The first alms-houses were built in Turkey Street by Anne Crowe, who, by will dated 1763, left £500 stock in trust to repair them and to buy coal for the inmates. A further £200 stock was bequeathed by the Revd. C. W. Bollaerts, by will proved 1863. The modern alms-houses, four two-roomed apartments in a red-brick single-storeyed range with a steeplypitched roof and tall chimneys, were built at the expense of H. C. B. Bowles of Myddelton House in 1893, partly on land given by him. In 1960 the charity had an income of no more than £18 a year and by a Scheme of 1961 it became one of the Enfield parochial charities.
Charles Wright in 1848 settled alms-houses which he had built at Enfield Highway in trust for the benefit of six aged widows who had lived for at least a year at Enfield Wash, Enfield Highway, Green Street, South Street, or Ponders End. (fn. 5) He also gave a rent-charge on houses in the parish of St. Luke, Old Street, to provide each widow with £10 a year and a ton of coal at Christmas. The charity became one of the Enfield parochial charities in 1905 and the property in St. Luke's parish had been sold for investment by 1964. Wright's alms-houses consisted of a plain brick building, with a central pediment dated 1847, in 1972.

========================

Exercise aim: Continue the text on the Enfield alms-houses from the point where it stops.

(Stored entries)
========================

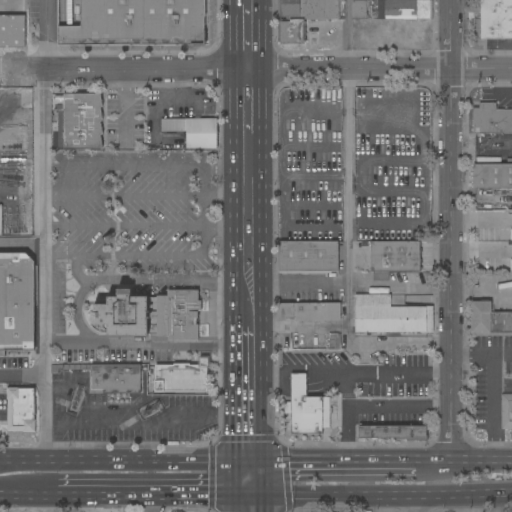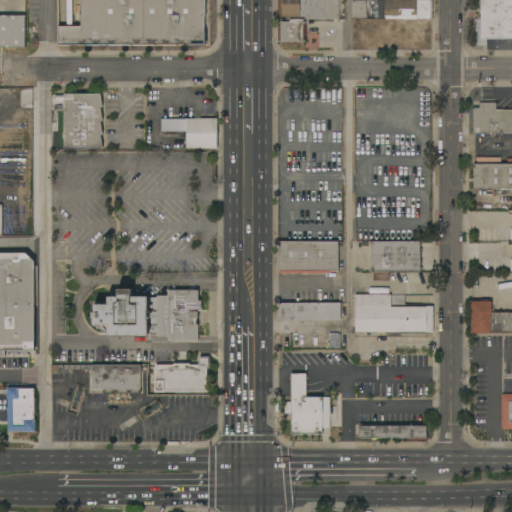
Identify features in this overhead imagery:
road: (247, 2)
road: (10, 4)
building: (358, 9)
building: (358, 9)
building: (407, 9)
building: (302, 16)
building: (303, 16)
building: (493, 20)
building: (494, 20)
building: (139, 22)
building: (137, 23)
building: (396, 26)
building: (12, 31)
road: (44, 35)
road: (247, 37)
road: (22, 68)
road: (278, 70)
road: (247, 102)
building: (491, 119)
building: (493, 119)
building: (81, 120)
building: (82, 121)
building: (193, 131)
building: (194, 131)
building: (410, 136)
building: (495, 136)
road: (138, 164)
building: (492, 176)
building: (492, 176)
road: (13, 177)
road: (248, 181)
road: (147, 195)
building: (314, 216)
road: (349, 220)
road: (146, 227)
road: (450, 232)
building: (511, 235)
road: (149, 254)
road: (248, 254)
building: (307, 256)
building: (394, 256)
building: (395, 256)
building: (307, 257)
road: (76, 258)
building: (511, 265)
road: (47, 268)
building: (380, 276)
road: (133, 281)
road: (299, 283)
road: (481, 293)
building: (16, 302)
road: (248, 304)
building: (308, 311)
building: (309, 311)
building: (390, 314)
building: (150, 315)
building: (151, 315)
building: (388, 316)
building: (488, 318)
building: (488, 319)
road: (298, 327)
road: (248, 338)
road: (148, 346)
road: (481, 355)
road: (249, 359)
road: (298, 370)
road: (398, 373)
building: (107, 376)
building: (181, 377)
building: (182, 377)
road: (24, 378)
building: (114, 378)
petroleum well: (76, 398)
road: (381, 405)
building: (306, 409)
building: (307, 409)
road: (494, 409)
building: (20, 410)
petroleum well: (150, 410)
building: (21, 411)
building: (505, 411)
building: (506, 411)
road: (249, 417)
road: (148, 423)
building: (391, 432)
building: (391, 432)
road: (347, 435)
road: (433, 464)
road: (481, 464)
road: (117, 465)
road: (242, 465)
traffic signals: (250, 465)
road: (332, 465)
road: (243, 479)
road: (249, 479)
road: (256, 479)
road: (135, 493)
traffic signals: (236, 493)
road: (242, 493)
road: (255, 493)
traffic signals: (262, 493)
road: (18, 494)
road: (386, 494)
road: (154, 502)
road: (235, 502)
road: (248, 502)
road: (261, 502)
road: (419, 503)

========================

Task answer:
In 1516 the parish bought a house called Prounces, probably that occupied by John Prouns in 1399, with its adjacent grounds. (fn. 6) Enfield grammar school was built next to the house soon after 1586 (fn. 7) and in 1623, when the estate was settled in trust, the house was reserved as a schoolmaster's residence. The rest of the property was leased out and the rents were applied for unspecified charitable purposes within the parish. The King's Head inn, south of the school, was later built on ground belonging to the charity and in 1793 a building called the old coffee house, later the church school of industry, occupied the site of Prounces, another house having been found for the schoolmaster. The charity was allotted 2 a. on Enfield Chase in 1806, under the Inclosure Act of 1801. The school and the schoolmaster's house were included in a Scheme governing the grammar school in 1874, while the remaining endowments, consisting of the King's Head and 2 a. adjoining it with an annual income of £63, were transferred in 1888 to the Enfield parochial charities.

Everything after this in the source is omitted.